Richard Linklater, figure emblématique du cinéma américain  #article #cinéma

S’il existe un singulier réalisateur et scénariste américain contemporain, c’est bien Richard Linklater, qui a commencé sa carrière à la fin des années 80. Cinéaste protéiforme et expérimental, tant narrativement que visuellement, son travail est marqué par la question du temps, du rêve et par des interrogations fondamentalement existentielles. Richard Linklater est un cinéaste du regard qui prend son temps pour contempler, analyser et comprendre ce qui l’entoure. Il est le cinéaste qui, de ses observations, cherche à montrer la poésie plutôt qu’atteindre une sorte de conclusion ou de vérité illusoire.

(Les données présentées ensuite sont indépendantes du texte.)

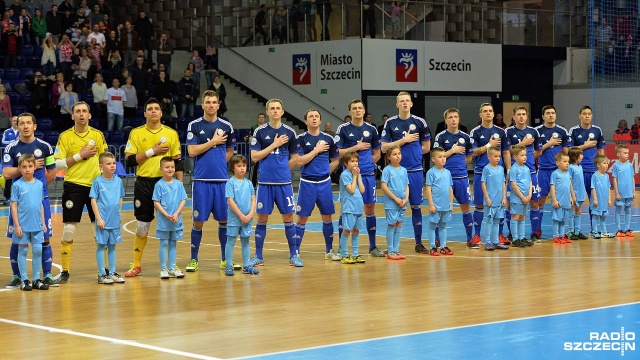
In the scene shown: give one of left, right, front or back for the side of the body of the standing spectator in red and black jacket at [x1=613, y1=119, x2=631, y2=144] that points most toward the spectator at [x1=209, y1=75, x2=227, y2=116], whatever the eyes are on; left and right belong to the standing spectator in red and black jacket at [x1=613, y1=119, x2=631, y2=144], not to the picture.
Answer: right

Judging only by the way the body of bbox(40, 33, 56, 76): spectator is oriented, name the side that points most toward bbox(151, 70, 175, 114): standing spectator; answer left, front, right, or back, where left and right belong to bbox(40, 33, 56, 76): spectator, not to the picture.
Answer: left

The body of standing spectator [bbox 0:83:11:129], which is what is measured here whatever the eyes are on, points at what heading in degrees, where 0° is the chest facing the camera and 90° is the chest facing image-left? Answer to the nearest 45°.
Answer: approximately 0°

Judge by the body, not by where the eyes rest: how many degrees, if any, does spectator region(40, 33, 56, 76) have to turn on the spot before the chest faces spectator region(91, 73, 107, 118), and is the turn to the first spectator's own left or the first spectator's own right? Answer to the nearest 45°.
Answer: approximately 45° to the first spectator's own left

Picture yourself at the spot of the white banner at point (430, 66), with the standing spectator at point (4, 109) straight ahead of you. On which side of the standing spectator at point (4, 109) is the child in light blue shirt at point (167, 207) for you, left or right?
left

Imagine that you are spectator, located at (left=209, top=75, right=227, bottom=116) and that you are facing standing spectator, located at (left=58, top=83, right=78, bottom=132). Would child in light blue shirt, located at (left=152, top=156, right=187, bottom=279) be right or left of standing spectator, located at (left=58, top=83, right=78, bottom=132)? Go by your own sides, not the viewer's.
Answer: left

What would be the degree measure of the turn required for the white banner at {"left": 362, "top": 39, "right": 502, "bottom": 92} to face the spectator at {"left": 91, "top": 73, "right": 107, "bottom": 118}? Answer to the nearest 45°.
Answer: approximately 45° to its right

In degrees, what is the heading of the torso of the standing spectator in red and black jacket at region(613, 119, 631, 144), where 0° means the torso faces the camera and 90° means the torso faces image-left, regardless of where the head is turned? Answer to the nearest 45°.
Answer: approximately 0°

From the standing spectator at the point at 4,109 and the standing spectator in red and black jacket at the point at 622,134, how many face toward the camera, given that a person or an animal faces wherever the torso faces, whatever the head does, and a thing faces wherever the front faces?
2
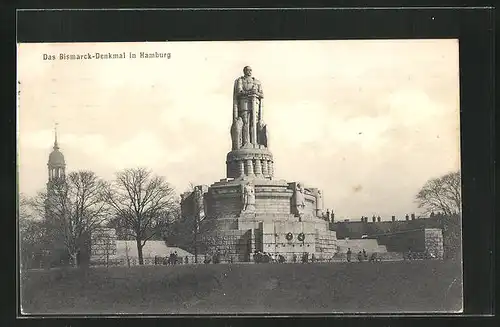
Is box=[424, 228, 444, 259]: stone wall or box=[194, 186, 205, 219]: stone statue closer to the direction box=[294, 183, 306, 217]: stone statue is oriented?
the stone wall

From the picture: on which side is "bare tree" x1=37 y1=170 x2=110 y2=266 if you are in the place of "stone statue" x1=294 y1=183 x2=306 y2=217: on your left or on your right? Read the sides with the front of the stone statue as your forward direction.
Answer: on your right

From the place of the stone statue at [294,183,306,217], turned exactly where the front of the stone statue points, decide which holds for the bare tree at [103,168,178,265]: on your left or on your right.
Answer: on your right

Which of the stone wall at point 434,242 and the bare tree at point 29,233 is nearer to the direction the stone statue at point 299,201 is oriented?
the stone wall

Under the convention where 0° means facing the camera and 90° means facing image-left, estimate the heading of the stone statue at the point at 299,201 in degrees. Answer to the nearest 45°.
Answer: approximately 315°

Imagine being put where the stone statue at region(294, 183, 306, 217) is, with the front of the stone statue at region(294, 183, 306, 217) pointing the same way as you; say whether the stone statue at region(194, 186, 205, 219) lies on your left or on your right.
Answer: on your right

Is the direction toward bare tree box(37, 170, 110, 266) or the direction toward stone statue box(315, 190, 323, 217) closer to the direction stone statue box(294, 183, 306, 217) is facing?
the stone statue

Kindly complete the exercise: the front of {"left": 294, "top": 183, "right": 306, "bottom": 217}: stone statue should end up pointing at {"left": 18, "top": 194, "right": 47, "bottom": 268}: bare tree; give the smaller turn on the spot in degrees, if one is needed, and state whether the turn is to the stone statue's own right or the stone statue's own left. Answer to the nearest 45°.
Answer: approximately 90° to the stone statue's own right
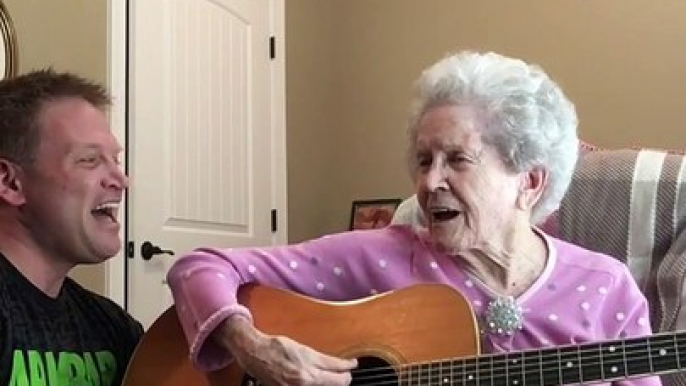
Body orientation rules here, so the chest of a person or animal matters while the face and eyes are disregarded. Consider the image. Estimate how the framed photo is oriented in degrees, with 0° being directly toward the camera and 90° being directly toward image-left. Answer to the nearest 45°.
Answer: approximately 0°

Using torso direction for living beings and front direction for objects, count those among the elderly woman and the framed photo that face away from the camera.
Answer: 0

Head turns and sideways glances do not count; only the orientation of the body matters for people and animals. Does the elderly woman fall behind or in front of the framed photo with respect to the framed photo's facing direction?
in front

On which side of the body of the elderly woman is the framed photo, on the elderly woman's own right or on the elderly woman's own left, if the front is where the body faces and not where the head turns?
on the elderly woman's own right

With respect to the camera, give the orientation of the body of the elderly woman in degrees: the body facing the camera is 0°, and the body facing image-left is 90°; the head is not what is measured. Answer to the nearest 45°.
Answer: approximately 45°

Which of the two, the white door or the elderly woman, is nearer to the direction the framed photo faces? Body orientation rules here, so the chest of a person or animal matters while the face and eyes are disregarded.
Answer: the elderly woman

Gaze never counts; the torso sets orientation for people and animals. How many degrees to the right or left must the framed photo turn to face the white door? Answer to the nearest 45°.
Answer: approximately 45° to its right

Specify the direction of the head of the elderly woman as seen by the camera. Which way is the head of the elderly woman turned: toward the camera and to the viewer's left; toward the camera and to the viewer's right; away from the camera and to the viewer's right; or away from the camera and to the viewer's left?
toward the camera and to the viewer's left
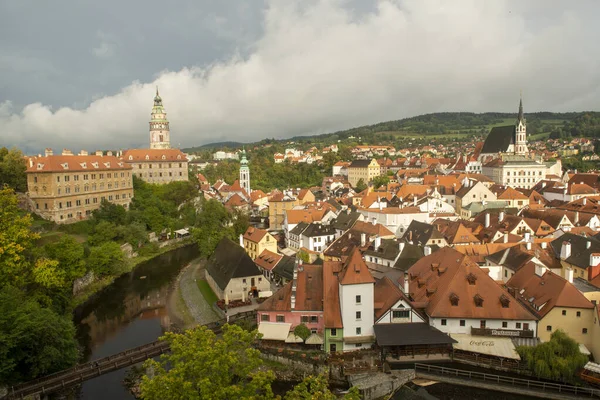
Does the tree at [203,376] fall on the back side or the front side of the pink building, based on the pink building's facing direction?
on the front side

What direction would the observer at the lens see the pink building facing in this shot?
facing the viewer

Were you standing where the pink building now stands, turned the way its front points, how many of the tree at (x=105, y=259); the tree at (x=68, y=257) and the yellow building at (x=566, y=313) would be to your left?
1

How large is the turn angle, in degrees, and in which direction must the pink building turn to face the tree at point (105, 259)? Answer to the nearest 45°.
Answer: approximately 135° to its right

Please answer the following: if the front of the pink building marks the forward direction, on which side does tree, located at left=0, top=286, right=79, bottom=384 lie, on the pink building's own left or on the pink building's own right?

Ainsi, il est à l’origine de la trilogie Before Sunrise, Before Sunset et Before Midnight mettant en scène Ethan Hawke et Julie Delpy, drames romantiques parmi les plus belles histoires d’amour du cinéma. Les trois oeuvres tournées à plusieurs années d’intervalles présentent les mêmes personnages voyant leurs vies et leur relation évoluer au fur et à mesure des années, dans un cadre spatio-temporel restreint. Before Sunrise, par exemple, narre la rencontre fortuite des deux acteurs, amenés à se séparer au matin. Boyhood, dernier film en date du réalisateur, sorti l’été dernier, et tourné avec les mêmes acteurs sur une période de douze ans, transcende le dispositif de la trilogie. C’est aussi 12 ans d’histoires des États-Unis, de la politique à la musique, en passant par la technologie. On y suit la vie du jeune Mason, interprété par Ellar Coltrane, et de sa famille.

Le cinéma de Richard Linklater est à la fois d’une grande complexité dans ses thématiques mais brillant de simplicité et de légèreté dans la manière de les aborder. Ses films sont marqués, entre autres, par un beau constat existentiel. Prenons la trilogie Before comme illustration. Dans un flot de milliards d’humains, la vie de deux individus semble insignifiante. Mais à leur échelle, l’existence est presque une conceptualisation de l’infini : une simple rencontre, l’espace d’un instant infime, l’arbre des possibles explose en une multitude de nouvelles voies. Aussi minuscule qu’est l’être humain, sa vie est-elle si anodine, banale ? Le plus simplement du monde, Richard Linklater esquisse une réponse en peignant avec poésie et bienveillance ses personnages. Dans Boyhood, la mère de Mason incite un jour un ouvrier, personnage très secondaire, à reprendre ses études. Plus tard dans le film, il vient chaleureusement la remercier alors qu’elle mange avec ses enfants dans le restaurant qu’il dirige à présent. Linklater montre à quel point une simple existence, de surcroît difficile comme le film la raconte, peut en un instant avoir comme répercussions. Il s’agit d’un message magnifiquement universel.

Boyhood, la trilogie Before et d’autres films comme Dazed and Confused s’appuient sur une grande simplicité, sur la force du regard de Linkater pour exposer leur propos. Il en résulte des oeuvres presque naturalistes ancrées dans leur génération par ce qu’elles montrent mais, néanmoins, d’une grandiose intemporalité dans ce qu’elles disent.